In the entries below, convert the stretch from the line containing "Калькуляторы" through the line containing "Товары для летнего от" into a JSON list of strings, with one string per line and any blank lines left out.

#### [DATA PROVIDED]
--------------------------------

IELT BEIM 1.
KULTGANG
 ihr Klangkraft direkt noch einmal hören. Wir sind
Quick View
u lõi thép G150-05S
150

--------------------------------

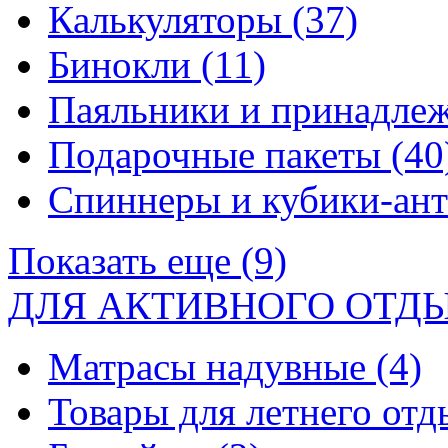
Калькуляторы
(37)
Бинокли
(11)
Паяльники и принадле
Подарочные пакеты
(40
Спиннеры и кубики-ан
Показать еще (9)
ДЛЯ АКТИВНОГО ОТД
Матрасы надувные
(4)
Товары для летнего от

--------------------------------

#### [ANSWER FOR THIS EXERCISE]
[
  "Калькуляторы",
  "(37)",
  "Бинокли",
  "(11)",
  "Паяльники и принадле",
  "Подарочные пакеты",
  "(40",
  "Спиннеры и кубики-ан",
  "Показать еще (9)",
  "ДЛЯ АКТИВНОГО ОТД",
  "Матрасы надувные",
  "(4)",
  "Товары для летнего от"
]